In the weeks leading up to the midterm, an online campaign implored voters: “Don’t Vote for the Dead Guy.”

Coming out of the primary, Simon Silva was the front runner for Chula Vista city attorney, but he died in September, reports NBC 7's Joe Little.

Silva maintained a slim lead as the Registrar of Voters counted ballots. Then on Thursday, the county certified the results with Silva ahead of Dan Smith, an attorney, by fewer than 1,000 votes.

Now the Chula Vista City Council will have to declare Silva's seat vacant and hold a special election, which could cost up to $2 million.

Silva was a Deputy City Attorney before he was elected to lead the office

In mid-September, Mayor Mary Casillas Salas adjourned a council meeting in Silva's memory and in honor of his 12 years of service to the city. Silva had a lifetime of public service after graduating from law school at the University of San Diego. Salas said he was a Marine and a reserve sheriff's deputy.

NBC 7 has reached out to the city for comment on Silva's certification and their plans for a special election.

Not counting the City Attorney race, there will be several new faces taking oaths across the South Bay as a result of the midterm election.

Ron Morrison was elected mayor in National City, while John McCann and Paloma Aguirre were elected to the same positions in Chula Vista and Imperial beach, respectively.

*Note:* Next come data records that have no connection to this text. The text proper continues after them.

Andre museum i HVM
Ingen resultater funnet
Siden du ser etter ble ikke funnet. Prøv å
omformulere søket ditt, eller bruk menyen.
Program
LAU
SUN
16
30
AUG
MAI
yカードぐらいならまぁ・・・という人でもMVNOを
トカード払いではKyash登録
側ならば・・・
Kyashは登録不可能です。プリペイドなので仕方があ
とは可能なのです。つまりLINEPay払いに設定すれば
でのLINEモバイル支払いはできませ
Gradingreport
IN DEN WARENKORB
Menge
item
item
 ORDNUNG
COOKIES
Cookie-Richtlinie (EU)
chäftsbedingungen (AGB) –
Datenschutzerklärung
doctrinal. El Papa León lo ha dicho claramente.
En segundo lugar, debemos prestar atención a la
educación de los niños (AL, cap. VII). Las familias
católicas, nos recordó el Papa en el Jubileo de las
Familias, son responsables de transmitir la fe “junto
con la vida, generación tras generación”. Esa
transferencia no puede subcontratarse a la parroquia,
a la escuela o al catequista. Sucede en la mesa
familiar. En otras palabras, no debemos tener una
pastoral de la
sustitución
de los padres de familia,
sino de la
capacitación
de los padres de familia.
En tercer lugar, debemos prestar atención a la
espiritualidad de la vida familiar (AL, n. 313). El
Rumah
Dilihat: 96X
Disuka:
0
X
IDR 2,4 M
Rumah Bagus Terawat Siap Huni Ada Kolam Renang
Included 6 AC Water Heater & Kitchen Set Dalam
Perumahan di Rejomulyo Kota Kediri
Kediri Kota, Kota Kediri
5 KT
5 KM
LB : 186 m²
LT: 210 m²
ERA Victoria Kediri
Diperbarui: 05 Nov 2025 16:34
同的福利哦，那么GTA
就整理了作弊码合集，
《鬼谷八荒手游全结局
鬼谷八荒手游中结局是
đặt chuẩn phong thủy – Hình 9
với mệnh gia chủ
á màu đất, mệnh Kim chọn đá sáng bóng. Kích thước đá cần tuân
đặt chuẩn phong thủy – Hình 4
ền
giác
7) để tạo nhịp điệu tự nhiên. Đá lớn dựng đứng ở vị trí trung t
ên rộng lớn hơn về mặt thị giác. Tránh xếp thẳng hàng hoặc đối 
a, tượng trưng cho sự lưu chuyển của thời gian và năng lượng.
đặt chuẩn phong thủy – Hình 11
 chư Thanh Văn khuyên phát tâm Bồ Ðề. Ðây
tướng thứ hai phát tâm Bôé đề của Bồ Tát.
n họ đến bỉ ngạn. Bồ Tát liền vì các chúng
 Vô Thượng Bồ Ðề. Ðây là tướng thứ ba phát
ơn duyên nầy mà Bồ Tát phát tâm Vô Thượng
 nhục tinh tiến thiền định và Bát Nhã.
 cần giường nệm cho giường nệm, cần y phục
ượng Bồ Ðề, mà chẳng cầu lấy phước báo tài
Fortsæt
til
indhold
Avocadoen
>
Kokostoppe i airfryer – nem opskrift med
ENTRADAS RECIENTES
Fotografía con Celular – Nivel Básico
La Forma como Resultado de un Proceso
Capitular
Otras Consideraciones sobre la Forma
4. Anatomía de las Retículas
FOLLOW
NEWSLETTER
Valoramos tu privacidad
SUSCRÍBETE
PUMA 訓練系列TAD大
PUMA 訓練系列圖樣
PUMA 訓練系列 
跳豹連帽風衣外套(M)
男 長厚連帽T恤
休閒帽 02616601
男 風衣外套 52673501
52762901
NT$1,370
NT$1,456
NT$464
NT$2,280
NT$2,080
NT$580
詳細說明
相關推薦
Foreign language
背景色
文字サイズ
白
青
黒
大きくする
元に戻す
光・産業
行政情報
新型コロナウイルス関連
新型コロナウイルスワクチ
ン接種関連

All three of their South Bay cities share similar populations and concerns. Infrastructure, homelessness, and transportation top their lists, and all three believe they can be more successful if they lean on each other.

"I’m really looking forward to working with Ron and Paloma," Chula Vista Mayor-elect John McCann said.

"It’s very important that we deal with each other," National City Mayor-elect Ron Morrison.

"At the end of the day, what effects IB effects Chula Vista and National City," IB Mayor-elect Paloma Aguirre said.